## Source data
◆ ◆ ◆ ◆ ◆
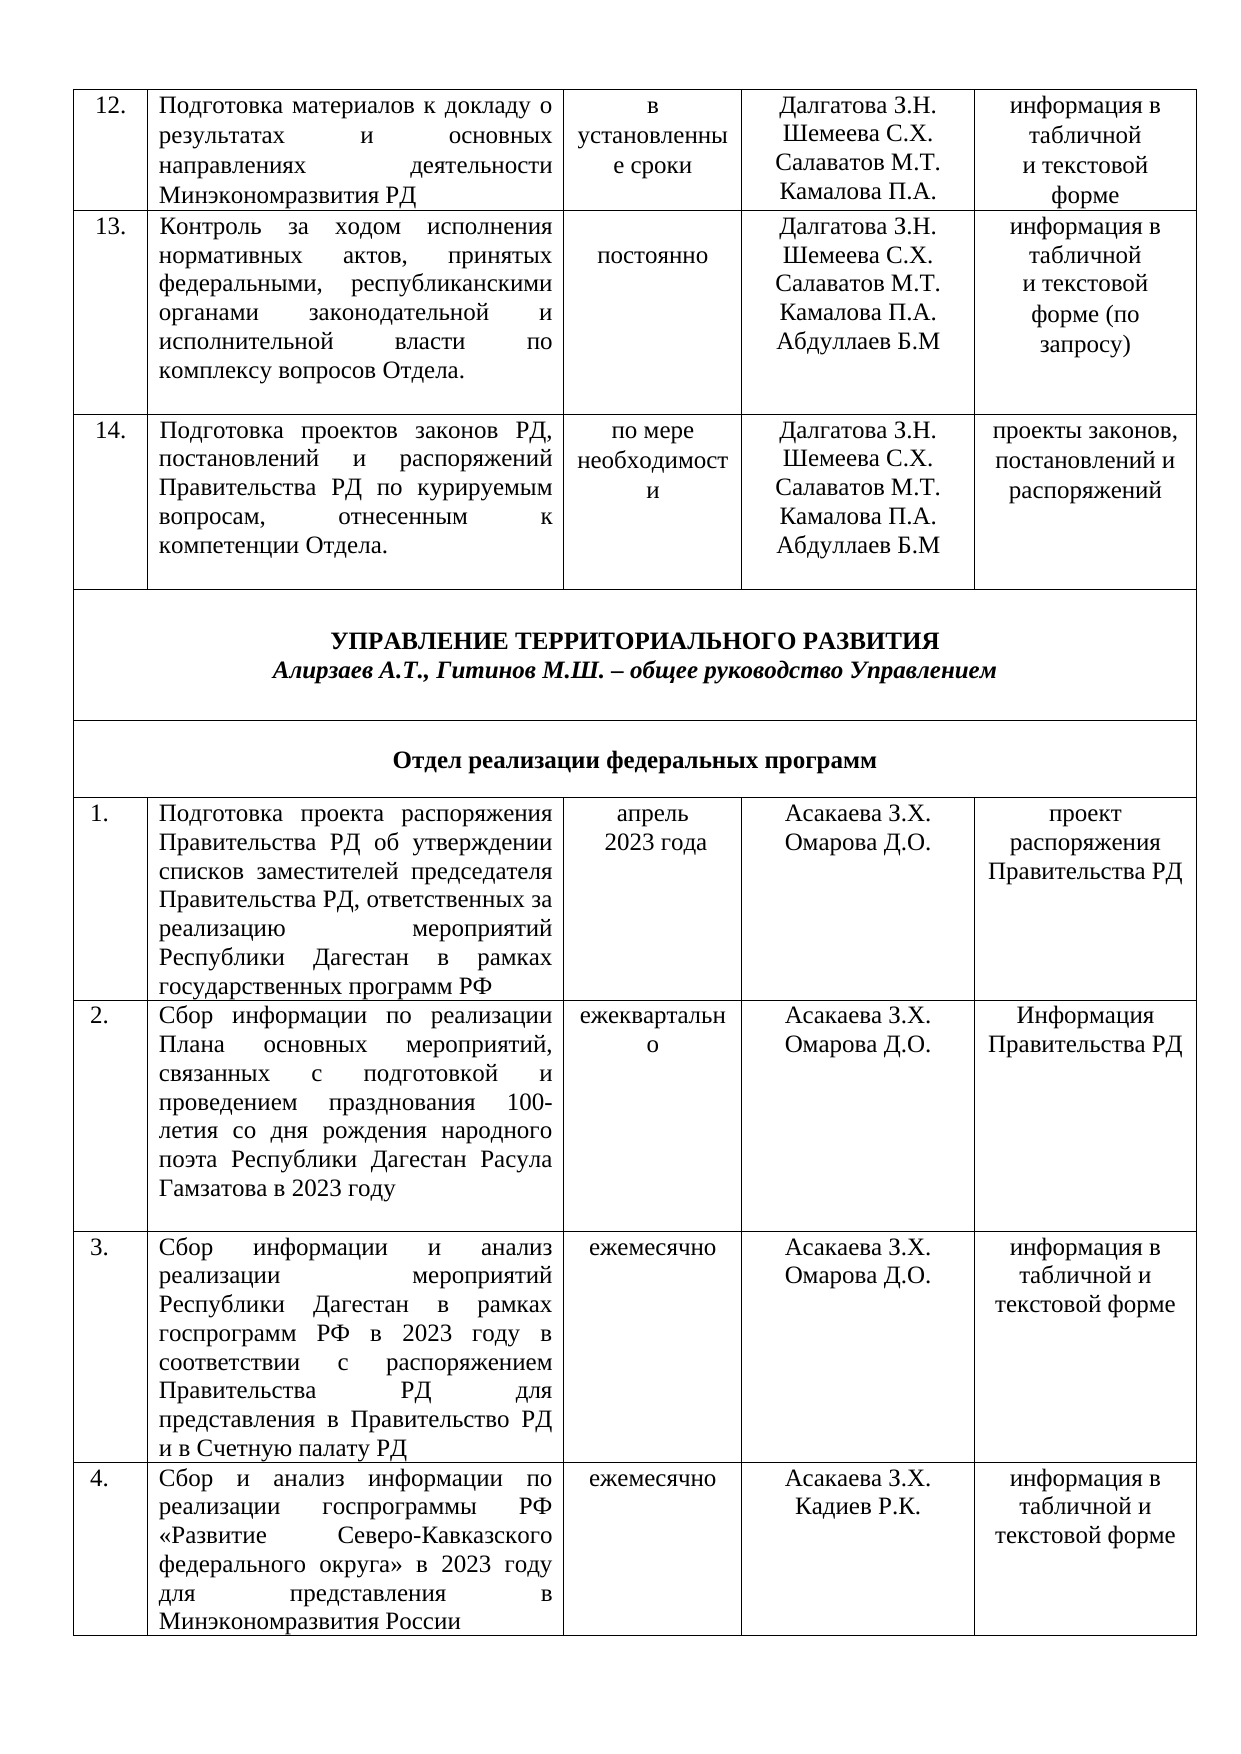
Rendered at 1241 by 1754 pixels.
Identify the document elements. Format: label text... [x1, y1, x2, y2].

table_cell [74, 1463, 147, 1635]
table_cell [74, 1001, 147, 1231]
table_cell [74, 1232, 147, 1462]
table_cell Подготовка проекта распоряжения Правительства РД об утверждении списков заместителей председателя Правительства РД, ответственных за реализацию мероприятий Республики Дагестан в рамках государственных программ РФ [148, 798, 563, 999]
table_cell проекты законов, постановлений и распоряжений [975, 415, 1196, 588]
table_cell Асакаева З.Х. Омарова Д.О. [742, 1232, 974, 1462]
table_cell проект распоряжения Правительства РД [975, 798, 1196, 999]
table_cell Далгатова З.Н. Шемеева С.Х. Салаватов М.Т. Камалова П.А. Абдуллаев Б.М [742, 211, 974, 414]
table_cell ежеквартально [564, 1001, 741, 1231]
table_cell по мере необходимости [564, 415, 741, 588]
table_cell Информация Правительства РД [975, 1001, 1196, 1231]
table_cell информация в табличной и текстовой форме [975, 1232, 1196, 1462]
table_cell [742, 1463, 974, 1635]
table_cell Сбор и анализ информации по реализации госпрограммы РФ «Развитие Северо-Кавказского федерального округа» в 2023 году для представления в Минэкономразвития России [148, 1463, 563, 1635]
table_cell информация в табличной и текстовой форме [975, 1463, 1196, 1635]
table_cell Сбор информации и анализ реализации мероприятий Республики Дагестан в рамках госпрограмм РФ в 2023 году в соответствии с распоряжением Правительства РД для представления в Правительство РД и в Счетную палату РД [148, 1232, 563, 1462]
table_cell Далгатова З.Н. Шемеева С.Х. Салаватов М.Т. Камалова П.А. [742, 90, 974, 210]
table_cell Отдел реализации федеральных программ [74, 721, 1196, 797]
table_cell [74, 798, 147, 999]
table_cell Подготовка проектов законов РД, постановлений и распоряжений Правительства РД по курируемым вопросам, отнесенным к компетенции Отдела. [148, 415, 563, 588]
table_cell Асакаева З.Х. Омарова Д.О. [742, 1001, 974, 1231]
table_cell Далгатова З.Н. Шемеева С.Х. Салаватов М.Т. Камалова П.А. Абдуллаев Б.М [742, 415, 974, 588]
table_cell Сбор информации по реализации Плана основных мероприятий, связанных с подготовкой и проведением празднования 100-летия со дня рождения народного поэта Республики Дагестан Расула Гамзатова в 2023 году [148, 1001, 563, 1231]
table_cell Подготовка материалов к докладу о результатах и основных направлениях деятельности Минэкономразвития РД [148, 90, 563, 210]
table_cell Контроль за ходом исполнения нормативных актов, принятых федеральными, республиканскими органами законодательной и исполнительной власти по комплексу вопросов Отдела. [148, 211, 563, 414]
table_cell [564, 90, 741, 210]
table_cell Асакаева З.Х. Омарова Д.О. [742, 798, 974, 999]
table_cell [975, 90, 1196, 210]
table_cell 13. [74, 211, 147, 414]
table_cell ежемесячно [564, 1232, 741, 1462]
table_cell постоянно [564, 211, 741, 414]
table_cell 14. [74, 415, 147, 588]
table_cell УПРАВЛЕНИЕ ТЕРРИТОРИАЛЬНОГО РАЗВИТИЯ Алирзаев А.Т., Гитинов М.Ш. – общее руководство Управлением [74, 590, 1196, 720]
table_cell информация в табличной и текстовой форме (по запросу) [975, 211, 1196, 414]
table_cell ежемесячно [564, 1463, 741, 1635]
table_cell апрель 2023 года [564, 798, 741, 999]
table_cell 12. [74, 90, 147, 210]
◆ ◆ ◆ ◆ ◆
## Assignment
Nothing but the lines from the one containing "table_cell [975, 90, 1196, 210]" through the last line of the data above should be given again, each exactly as it stands.

## Task solution
table_cell [975, 90, 1196, 210]
table_cell 13. [74, 211, 147, 414]
table_cell ежемесячно [564, 1232, 741, 1462]
table_cell постоянно [564, 211, 741, 414]
table_cell 14. [74, 415, 147, 588]
table_cell УПРАВЛЕНИЕ ТЕРРИТОРИАЛЬНОГО РАЗВИТИЯ Алирзаев А.Т., Гитинов М.Ш. – общее руководство Управлением [74, 590, 1196, 720]
table_cell информация в табличной и текстовой форме (по запросу) [975, 211, 1196, 414]
table_cell ежемесячно [564, 1463, 741, 1635]
table_cell апрель 2023 года [564, 798, 741, 999]
table_cell 12. [74, 90, 147, 210]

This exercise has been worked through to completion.